Record extracts Start Marker

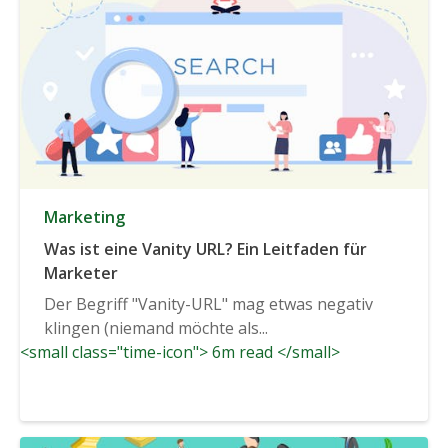
Marketing
Was ist eine Vanity URL? Ein Leitfaden für
Marketer
Der Begriff "Vanity-URL" mag etwas negativ
klingen (niemand möchte als...
<small class="time-icon"> 6m read </small>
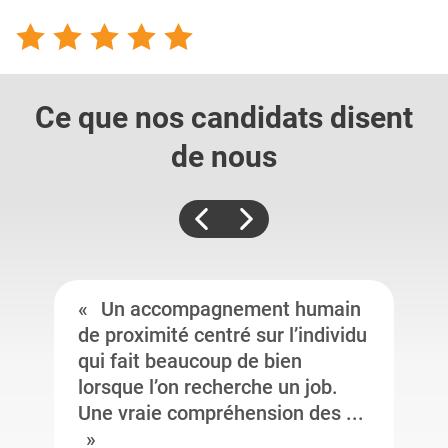
Ce que nos candidats
disent
de nous
Un accompagnement humain
de proximité centré sur l’individu
qui fait beaucoup de bien
lorsque l’on recherche un job.
Une vraie compréhension des ...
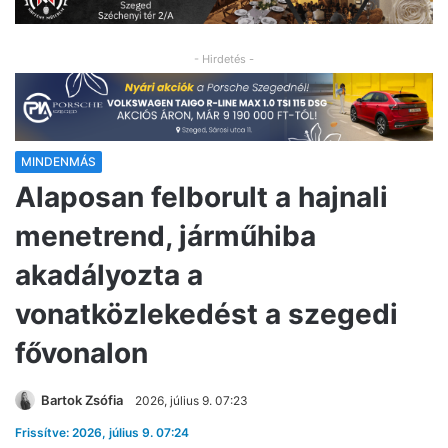
- Hirdetés -
MINDENMÁS
Alaposan felborult a hajnali
menetrend, járműhiba
akadályozta a
vonatközlekedést a szegedi
fővonalon
Bartok Zsófia
2026, július 9. 07:23
Frissítve: 2026, július 9. 07:24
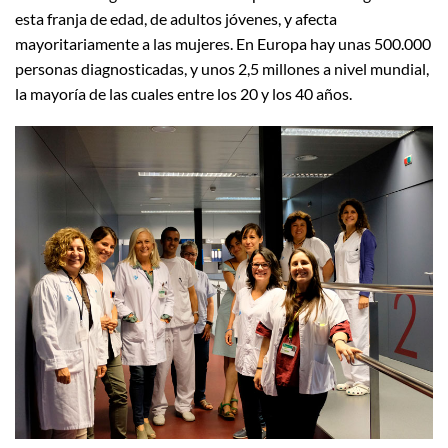
esta franja de edad, de adultos jóvenes, y afecta
mayoritariamente a las mujeres. En Europa hay unas 500.000
personas diagnosticadas, y unos 2,5 millones a nivel mundial,
la mayoría de las cuales entre los 20 y los 40 años.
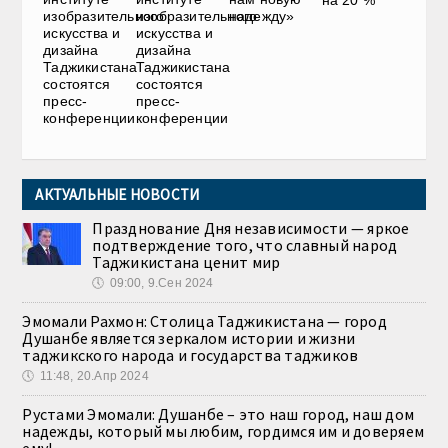
на 20 %
изобразительного
изобразительного
надежду»
искусства и
искусства и
дизайна
дизайна
Таджикистана
Таджикистана
состоятся
состоятся
пресс-
пресс-
конференции
конференции
АКТУАЛЬНЫЕ НОВОСТИ
Празднование Дня независимости — яркое
подтверждение того, что славный народ
Таджикистана ценит мир
🕔
09:00, 9.Сен 2024
Эмомали Рахмон: Столица Таджикистана — город
Душанбе является зеркалом истории и жизни
таджикского народа и государства таджиков
🕔
11:48, 20.Апр 2024
Рустами Эмомали: Душанбе – это наш город, наш дом
надежды, который мы любим, гордимся им и доверяем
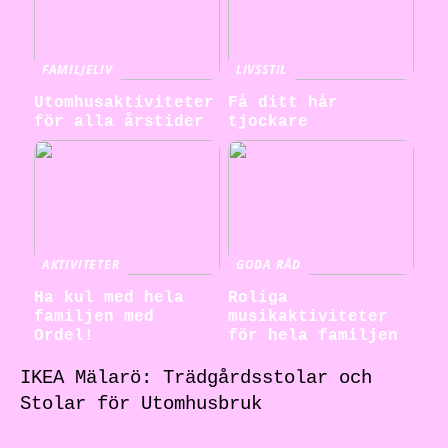
FAMILJELIV
LIVSSTIL
Utomhusaktiviteter
Få ditt hår
för alla årstider
tjockare
AKTIVITETER
GODA RÅD
Ha kul med hela
Roliga
familjen med
musikaktiviteter
Ordel!
för hela familjen
IKEA Mälarö: Trädgårdsstolar och
Stolar för Utomhusbruk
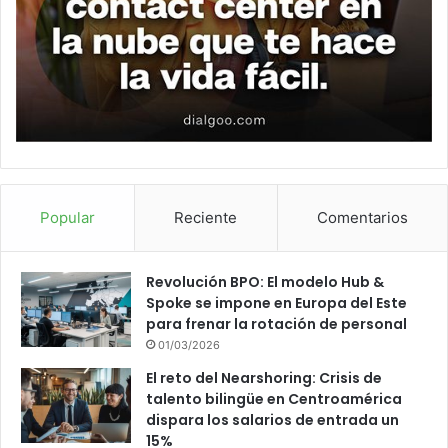
Popular
Reciente
Comentarios
Revolución BPO: El modelo Hub &
Spoke se impone en Europa del Este
para frenar la rotación de personal
01/03/2026
El reto del Nearshoring: Crisis de
talento bilingüe en Centroamérica
dispara los salarios de entrada un
15%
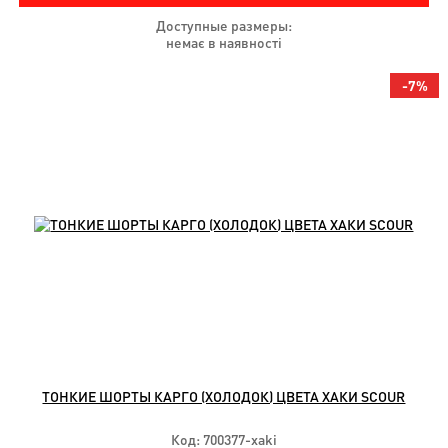
Доступные размеры:
немає в наявності
-7%
ТОНКИЕ ШОРТЫ КАРГО (ХОЛОДОК) ЦВЕТА ХАКИ SCOUR
Код: 700377-xaki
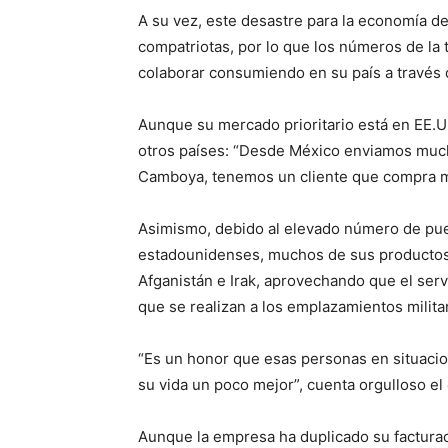
A su vez, este desastre para la economía de 
compatriotas, por lo que los números de la 
colaborar consumiendo en su país a través 
Aunque su mercado prioritario está en EE.
otros países: “Desde México enviamos muc
Camboya, tenemos un cliente que compra 
Asimismo, debido al elevado número de pue
estadounidenses, muchos de sus productos t
Afganistán e Irak, aprovechando que el serv
que se realizan a los emplazamientos milita
“Es un honor que esas personas en situaci
su vida un poco mejor”, cuenta orgulloso e
Aunque la empresa ha duplicado su factura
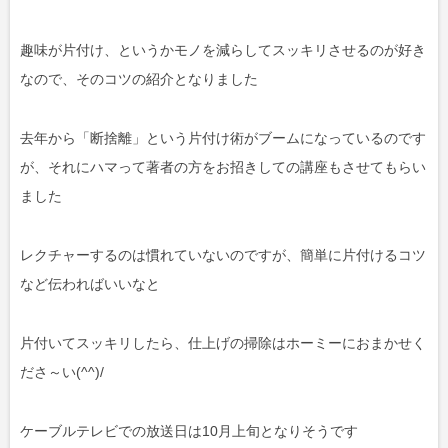
趣味が片付け、というかモノを減らしてスッキリさせるのが好き
なので、そのコツの紹介となりました
去年から「断捨離」という片付け術がブームになっているのです
が、それにハマって著者の方をお招きしての講座もさせてもらい
ました
レクチャーするのは慣れていないのですが、簡単に片付けるコツ
など伝わればいいなと
片付いてスッキリしたら、仕上げの掃除はホーミーにおまかせく
ださ～い(^^)/
ケーブルテレビでの放送日は10月上旬となりそうです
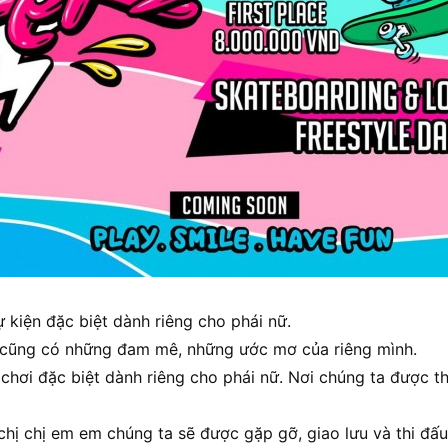
ự kiện đặc biệt dành riêng cho phái nữ.
i cũng có những đam mê, những ước mơ của riêng mình.
n chơi đặc biệt dành riêng cho phái nữ. Nơi chúng ta được t
 chị chị em em chúng ta sẽ được gặp gỡ, giao lưu và thi đấu 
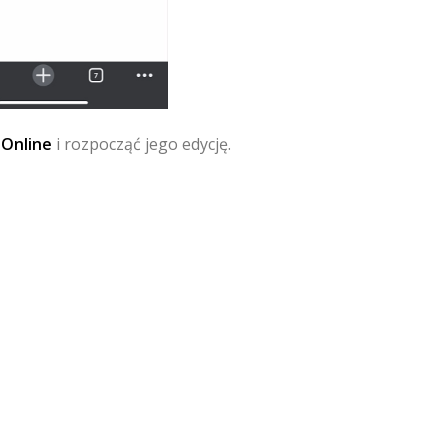
 Online
i rozpocząć jego edycję.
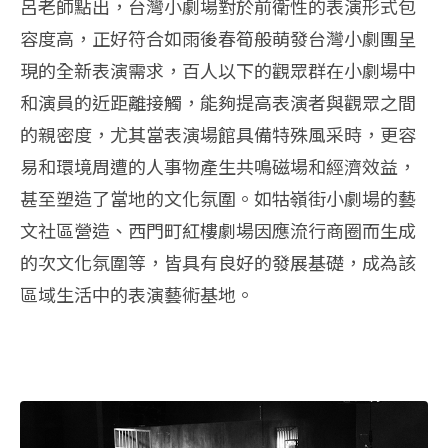
呂老師點出，台灣小劇場對於前衛性的表演形式包
容度高，正好符合如雨後春筍般萌發台灣小劇團呈
現的全新表演需求，百人以下的觀眾群在小劇場中
和演員的近距離接觸，能夠提高表演者與觀眾之間
的親密度，尤其當表演場館具備特殊風采時，更容
易和環境周遭的人事物產生共鳴磁場和經濟效益，
甚至塑造了當地的文化氛圍。如牯嶺街小劇場的藝
文社區營造、西門町紅樓劇場因應流行商圈而生成
的次文化氛圍等，皆具有良好的發展基礎，成為該
區域生活中的表演藝術基地。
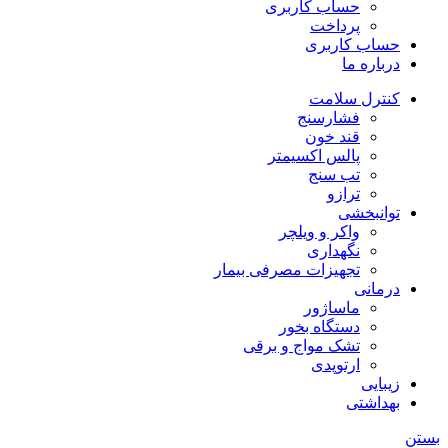
حساب کاربری
پرداخت
حساب کاربری
درباره ما
کنترل سلامت
فشارسنج
قند خون
پالس اکسیمتر
تب سنج
ترازو
توانبخشی
واکر و ویلچر
نگهداری
تجهیزات مصرفی بیمار
درمانی
ماساژور
دستگاه بخور
تشک مواج و برقی
ارتوپدی
زیبایی
بهداشتی
بستن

Record extracts End Marker

Task
Retype the text accompanying every one of the records above, character for character and in the same order, and omit the pictures from your answer.

Output
Marketing
Was ist eine Vanity URL? Ein Leitfaden für
Marketer
Der Begriff "Vanity-URL" mag etwas negativ
klingen (niemand möchte als...
<small class="time-icon"> 6m read </small>
Ce que nos candidats
disent
de nous
Un accompagnement humain
de proximité centré sur l’individu
qui fait beaucoup de bien
lorsque l’on recherche un job.
Une vraie compréhension des ...
- Hirdetés -
MINDENMÁS
Alaposan felborult a hajnali
menetrend, járműhiba
akadályozta a
vonatközlekedést a szegedi
fővonalon
Bartok Zsófia
2026, július 9. 07:23
Frissítve: 2026, július 9. 07:24
esta franja de edad, de adultos jóvenes, y afecta
mayoritariamente a las mujeres. En Europa hay unas 500.000
personas diagnosticadas, y unos 2,5 millones a nivel mundial,
la mayoría de las cuales entre los 20 y los 40 años.
на 20 %
изобразительного
изобразительного
надежду»
искусства и
искусства и
дизайна
дизайна
Таджикистана
Таджикистана
состоятся
состоятся
пресс-
пресс-
конференции
конференции
АКТУАЛЬНЫЕ НОВОСТИ
Празднование Дня независимости — яркое
подтверждение того, что славный народ
Таджикистана ценит мир
🕔
09:00, 9.Сен 2024
Эмомали Рахмон: Столица Таджикистана — город
Душанбе является зеркалом истории и жизни
таджикского народа и государства таджиков
🕔
11:48, 20.Апр 2024
Рустами Эмомали: Душанбе – это наш город, наш дом
надежды, который мы любим, гордимся им и доверяем
FAMILJELIV
LIVSSTIL
Utomhusaktiviteter
Få ditt hår
för alla årstider
tjockare
AKTIVITETER
GODA RÅD
Ha kul med hela
Roliga
familjen med
musikaktiviteter
Ordel!
för hela familjen
IKEA Mälarö: Trädgårdsstolar och
Stolar för Utomhusbruk
Popular
Reciente
Comentarios
Revolución BPO: El modelo Hub &
Spoke se impone en Europa del Este
para frenar la rotación de personal
01/03/2026
El reto del Nearshoring: Crisis de
talento bilingüe en Centroamérica
dispara los salarios de entrada un
15%
Доступные размеры:
немає в наявності
-7%
ТОНКИЕ ШОРТЫ КАРГО (ХОЛОДОК) ЦВЕТА ХАКИ SCOUR
Код: 700377-xaki
A su vez, este desastre para la economía de 
compatriotas, por lo que los números de la 
colaborar consumiendo en su país a través 
Aunque su mercado prioritario está en EE.
otros países: “Desde México enviamos muc
Camboya, tenemos un cliente que compra 
Asimismo, debido al elevado número de pue
estadounidenses, muchos de sus productos t
Afganistán e Irak, aprovechando que el serv
que se realizan a los emplazamientos milita
“Es un honor que esas personas en situaci
su vida un poco mejor”, cuenta orgulloso e
Aunque la empresa ha duplicado su factura
趣味が片付け、というかモノを減らしてスッキリさせるのが好き
なので、そのコツの紹介となりました
去年から「断捨離」という片付け術がブームになっているのです
が、それにハマって著者の方をお招きしての講座もさせてもらい
ました
レクチャーするのは慣れていないのですが、簡単に片付けるコツ
など伝わればいいなと
片付いてスッキリしたら、仕上げの掃除はホーミーにおまかせく
ださ～い(^^)/
ケーブルテレビでの放送日は10月上旬となりそうです
ự kiện đặc biệt dành riêng cho phái nữ.
i cũng có những đam mê, những ước mơ của riêng mình.
n chơi đặc biệt dành riêng cho phái nữ. Nơi chúng ta được t
 chị chị em em chúng ta sẽ được gặp gỡ, giao lưu và thi đấu 
 Online
i rozpocząć jego edycję.
呂老師點出，台灣小劇場對於前衛性的表演形式包
容度高，正好符合如雨後春筍般萌發台灣小劇團呈
現的全新表演需求，百人以下的觀眾群在小劇場中
和演員的近距離接觸，能夠提高表演者與觀眾之間
的親密度，尤其當表演場館具備特殊風采時，更容
易和環境周遭的人事物產生共鳴磁場和經濟效益，
甚至塑造了當地的文化氛圍。如牯嶺街小劇場的藝
文社區營造、西門町紅樓劇場因應流行商圈而生成
的次文化氛圍等，皆具有良好的發展基礎，成為該
區域生活中的表演藝術基地。
حساب کاربری
پرداخت
حساب کاربری
درباره ما
کنترل سلامت
فشارسنج
قند خون
پالس اکسیمتر
تب سنج
ترازو
توانبخشی
واکر و ویلچر
نگهداری
تجهیزات مصرفی بیمار
درمانی
ماساژور
دستگاه بخور
تشک مواج و برقی
ارتوپدی
زیبایی
بهداشتی
بستن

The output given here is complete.